Today I got a phone call about some more foster kids. Ironically, they are almost the exact ages of our previous sibling group. I'll say more about them if we actually end up getting them as a placement, but for now we are supposed to just be doing respite for the three year old girl and four year old boy for one week. They also have an older sister who is in Kindergarten.
Since it has been just over a year since we began our paperwork and training to get our license for foster parenting, it is time for our annual training. I love the training because my passion is learning more about children and how to help them, especially when it comes to parenting. During this break I've been reading more parenting books and rereading some others.
The Connected Child by Karyn Purvis, David Cross, and Wendy Sunshine was very informative and helpful regarding children who have been abused and neglected. It was written for adoptive parents and how to help them attach with their new children. People who work with abused and neglected children come to realize typical parenting is not enough for these children. Imagine if your child had been kidnapped for 3 years and came back to you. You certainly wouldn't parent him the same way you would have had this traumatic event not happened. You would be gentle and aware that he has special needs, would you not?
Here are a few nuggets from the book:
- "Children arrive with a large core of shame installed."
- “Chronic fear is like a schoolyard bully that scares children into behaving poorly.
- “Your children may exhibit manipulative behavior, but instead of faulting them for it, respect that it enable them to survive and cope in profoundly difficult circumstances.”
I hope I get some time to share more ideas from this book with you, but let me move on to a book that was a breakthrough for me: Loving Our Kids on Purpose by Danny Silk.
For at least 11 years I've been reading all kinds of parenting books and articles, from the strict authoritarian win-at-all-cost (wooden spoons in every room) type to the gentle mothering approach. I wanted not only to know what worked but also what was right according to God. Although I started leaning toward Positive Discipline methods and was seeing them work when I babysat and in the classroom, I had a nagging feeling wondering how it fit in with God's word.
Finally, I read the book by Danny Silk. I wept when I was reminded that God didn't send the Punisher to "keep us in line" when Jesus left the earth. He left us the Comforter (the Holy Spirit), to be our Guide and to gently help us to do what is pleasing to our Father.

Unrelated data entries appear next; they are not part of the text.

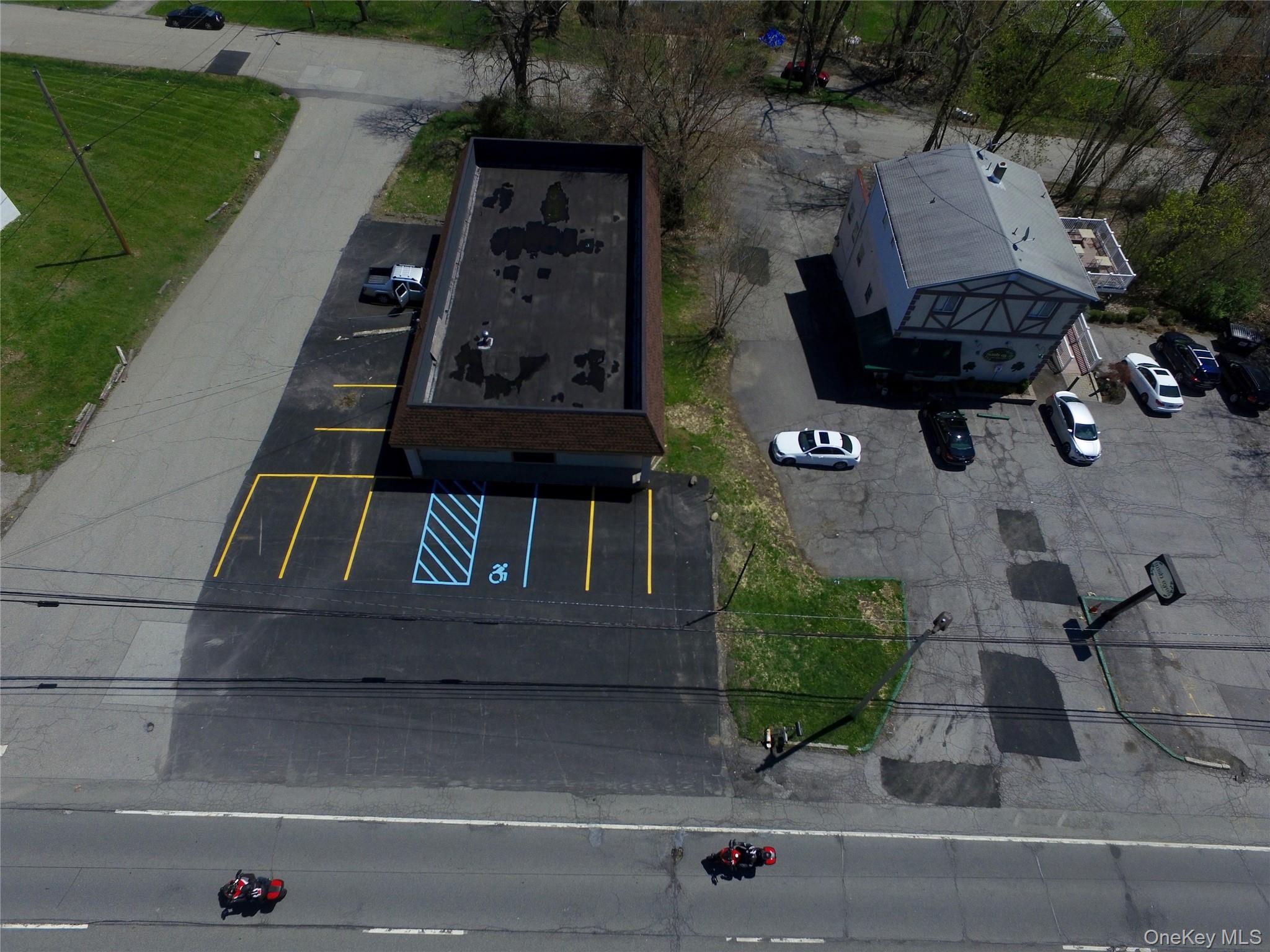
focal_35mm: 20
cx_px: 635
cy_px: 476
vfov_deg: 66.0
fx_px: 734
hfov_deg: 81.7
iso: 100
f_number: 2.8
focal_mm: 3.61
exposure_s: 1/2688
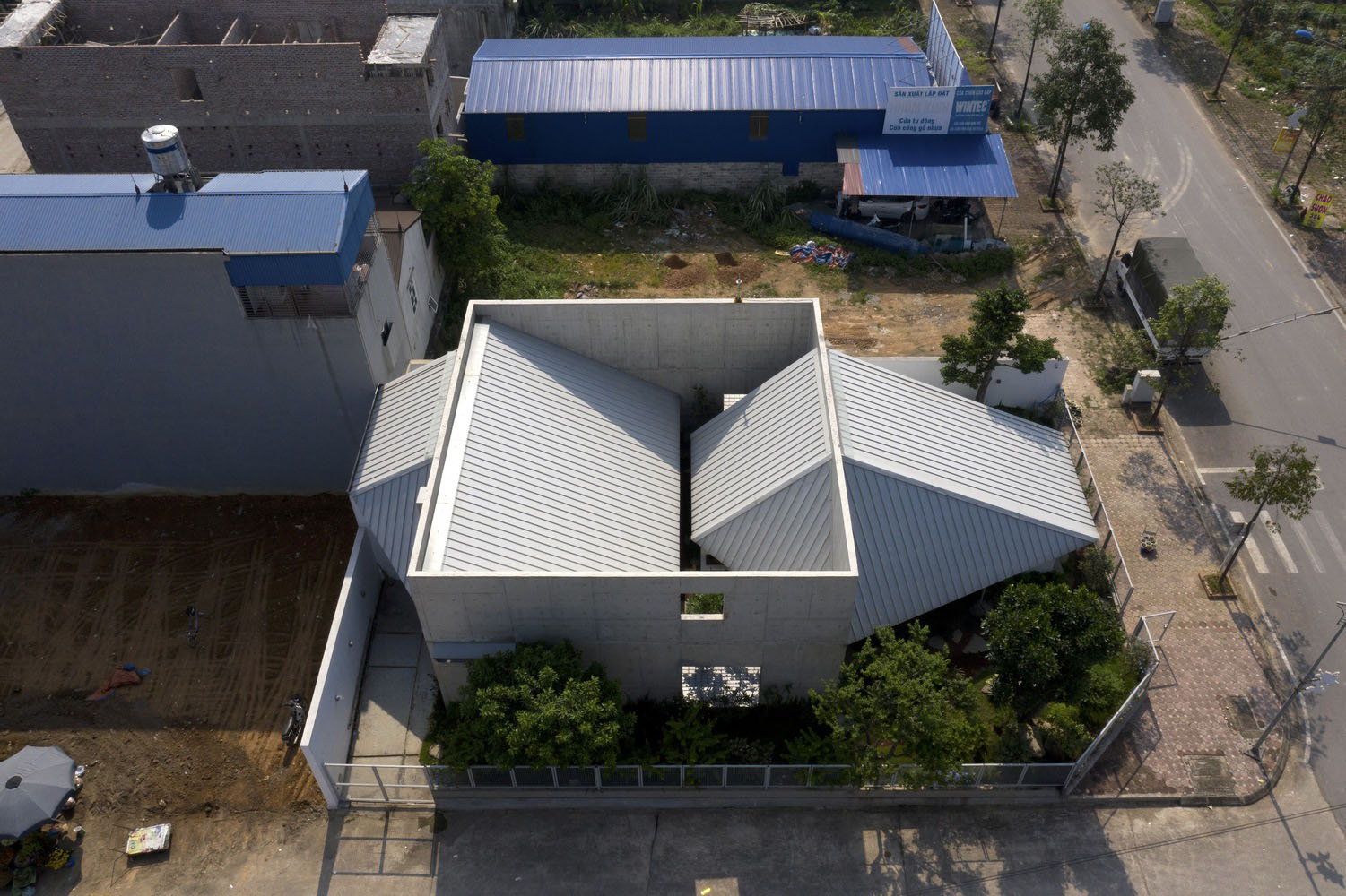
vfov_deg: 46.4
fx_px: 1047
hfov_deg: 65.5
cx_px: 673
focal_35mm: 28
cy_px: 448
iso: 200
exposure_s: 1/640
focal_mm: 10.26
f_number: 9
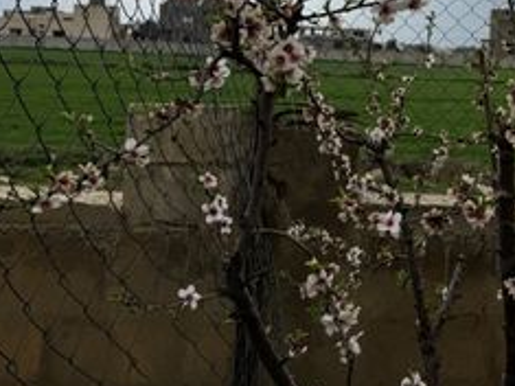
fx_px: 729
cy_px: 68
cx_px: 414
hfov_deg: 37.5
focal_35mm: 49
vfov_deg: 28.9
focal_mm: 6.76
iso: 80
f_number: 1.78
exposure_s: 1/4975
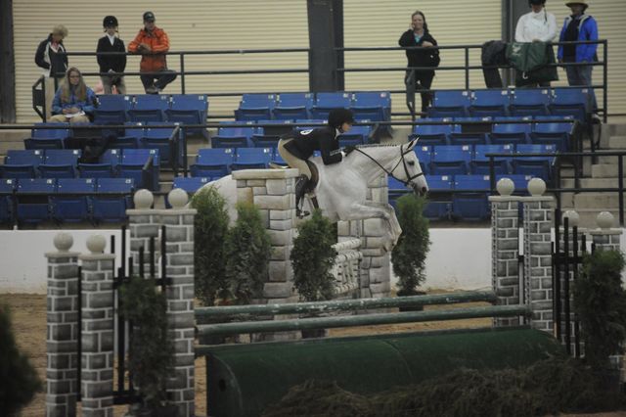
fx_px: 3476
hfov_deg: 10.3
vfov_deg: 6.9
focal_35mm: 200
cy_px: 208
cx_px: 313
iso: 6400
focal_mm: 200
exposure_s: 1/400
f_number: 2.8
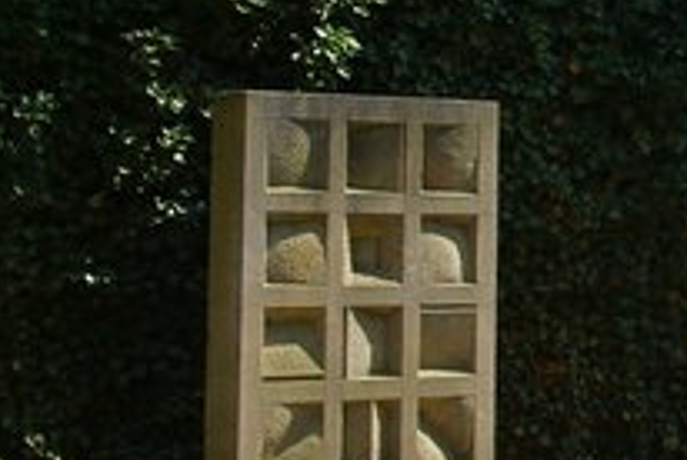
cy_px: -200
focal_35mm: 150
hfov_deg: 13.2
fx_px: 2859
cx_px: 935
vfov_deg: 9.0
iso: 200
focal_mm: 31
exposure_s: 1/180
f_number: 8
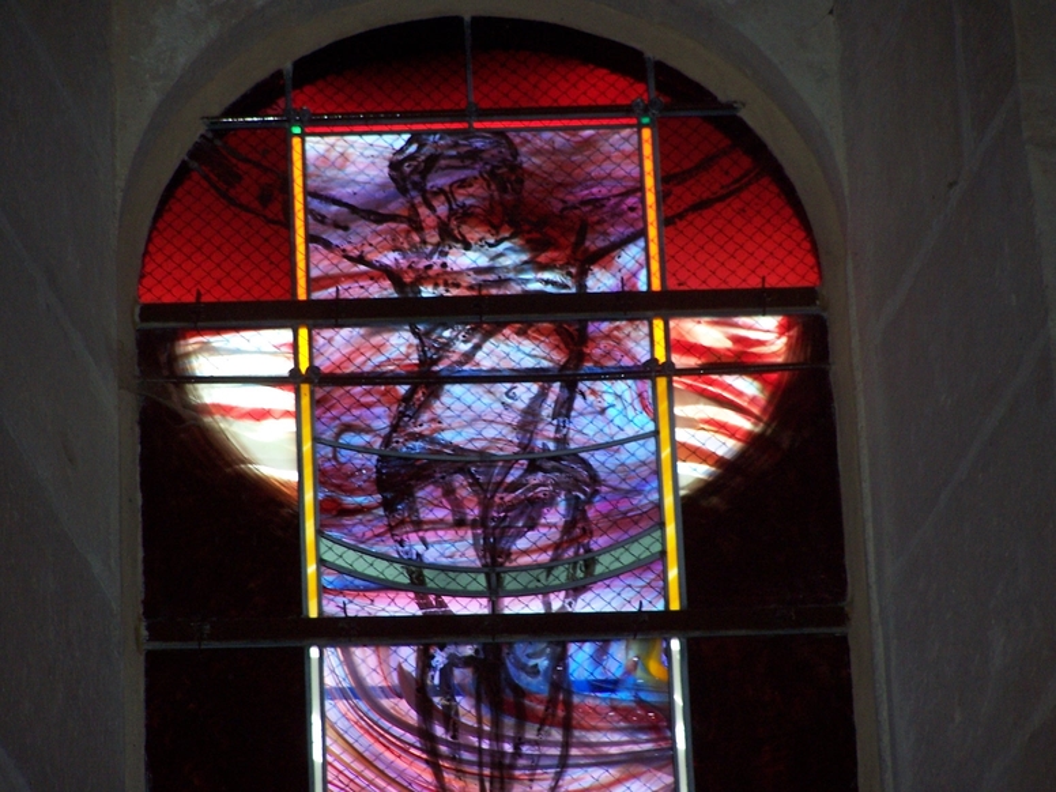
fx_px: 7871
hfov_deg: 7.7
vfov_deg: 5.8
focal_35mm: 258
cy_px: 396
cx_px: 528
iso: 140
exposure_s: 1/180
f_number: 3.6
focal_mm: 42.8
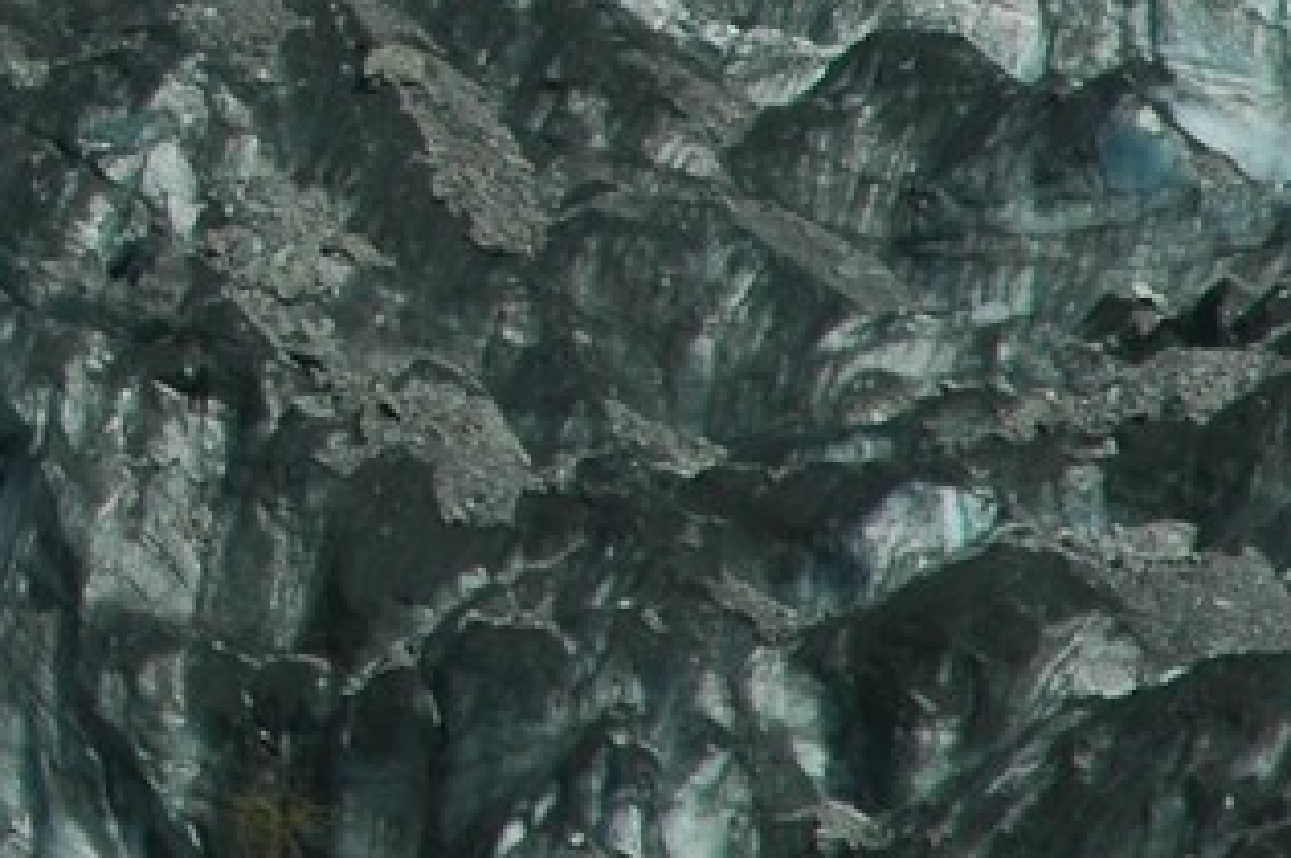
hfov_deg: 4.1
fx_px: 17912
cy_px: -662
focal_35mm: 500
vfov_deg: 2.7
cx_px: -1365
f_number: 10
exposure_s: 1/400
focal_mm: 70
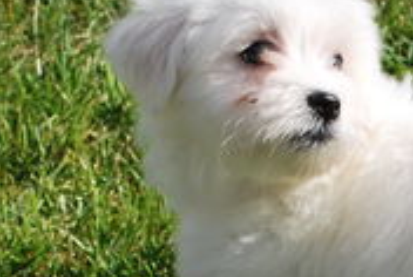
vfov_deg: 6.2
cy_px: 400
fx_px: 2540
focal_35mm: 221
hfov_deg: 9.2
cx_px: 512
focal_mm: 26
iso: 100
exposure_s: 1/250
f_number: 8
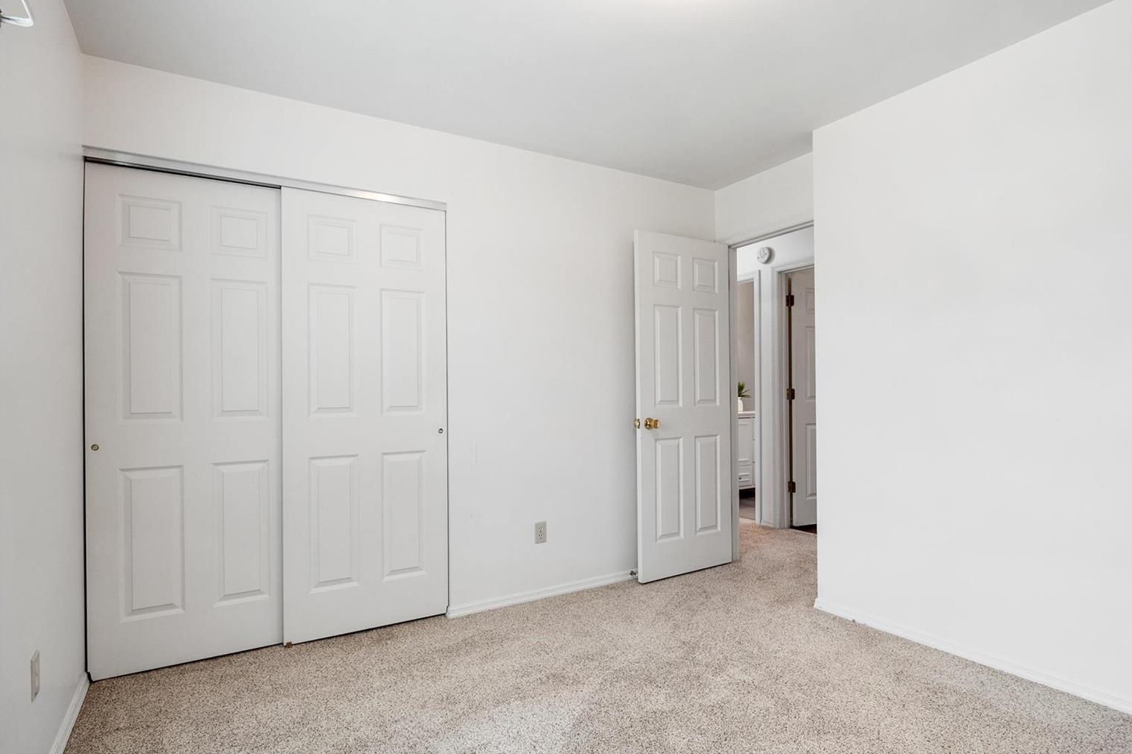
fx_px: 597
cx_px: 549
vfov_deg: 64.5
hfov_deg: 86.9
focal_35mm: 19
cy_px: 385
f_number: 6.3
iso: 400
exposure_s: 1/20
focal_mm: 9
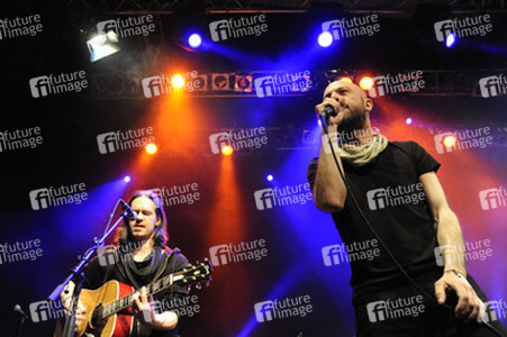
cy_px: 168
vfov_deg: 46.3
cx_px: 254
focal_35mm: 28
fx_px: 394
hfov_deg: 65.5
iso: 4000
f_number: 4
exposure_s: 1/100
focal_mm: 28
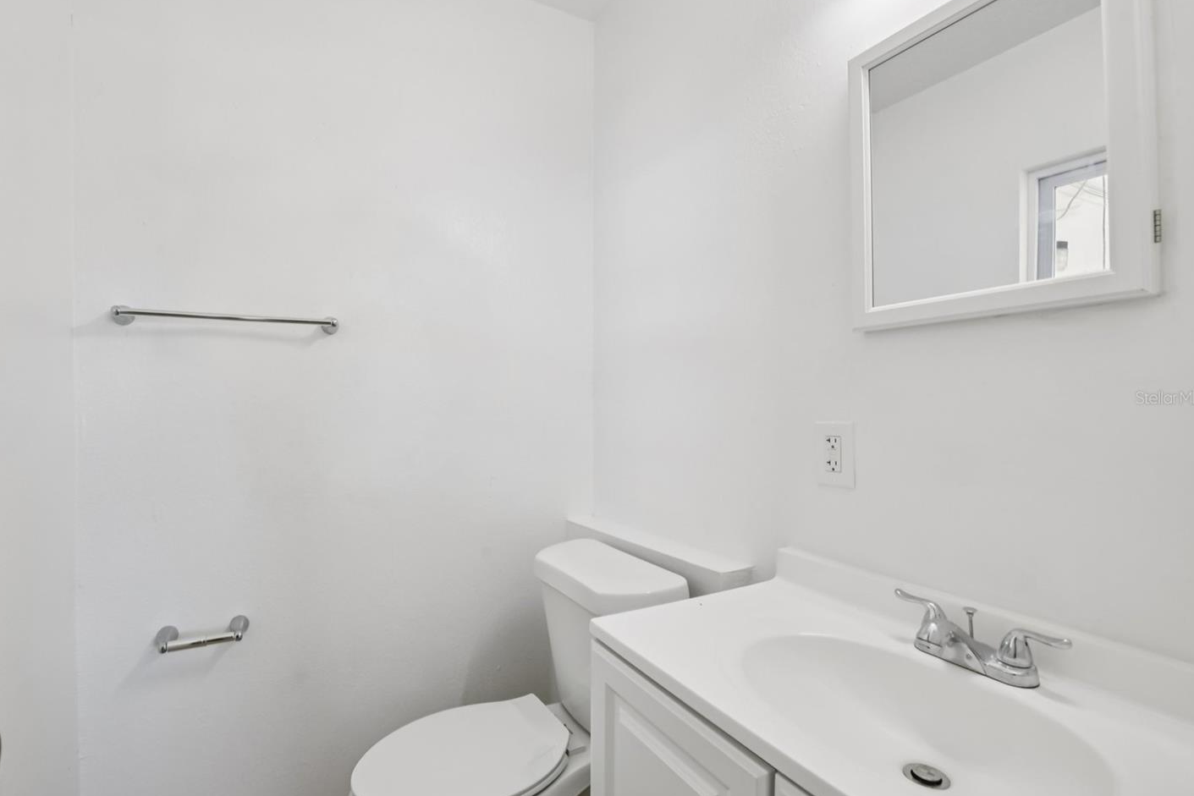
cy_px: 398
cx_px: 534
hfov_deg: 92.9
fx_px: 564
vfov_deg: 70.5
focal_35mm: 17
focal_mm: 15
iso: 400
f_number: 8
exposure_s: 1/20
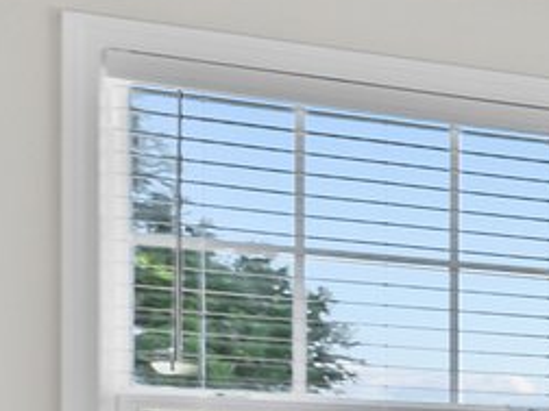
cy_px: 683
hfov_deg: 8.4
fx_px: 1856
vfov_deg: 11.9
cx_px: 2148
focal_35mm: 117
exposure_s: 1/20
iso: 400
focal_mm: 15
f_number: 6.3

There's no way I can do justice to the book in such a short paragraph, but one point Mr. Silk makes is that in the Old Testament God dealt with His people through external ways (led by a cloud, punished them with plagues, getting defeated by their enemies), and in the New Testament He dealt with believers internally. We have so much freedom and choose to do what we want, but we choose to do what is right because of our relationship with Jesus. The most important thing to have with our children is a heart connection. When they mess up, they should know that the safest place for them to do that is at home with Mom and Dad. They need to know that their parents aren't going to throw a "tantrum" when they do something wrong. This book has some tools using love and logic that will make you laugh, too!
Maybe I'm a slow learner, but for some reason Danny Silk's book made it all make sense to me. Now I am rereading Positive Discipline in the Christian Home and it says the same thing, in a way, but now it makes more sense to me. The Positive Discipline books are loaded with tools (at least 52) to use with your kids. I can't say enough good about them!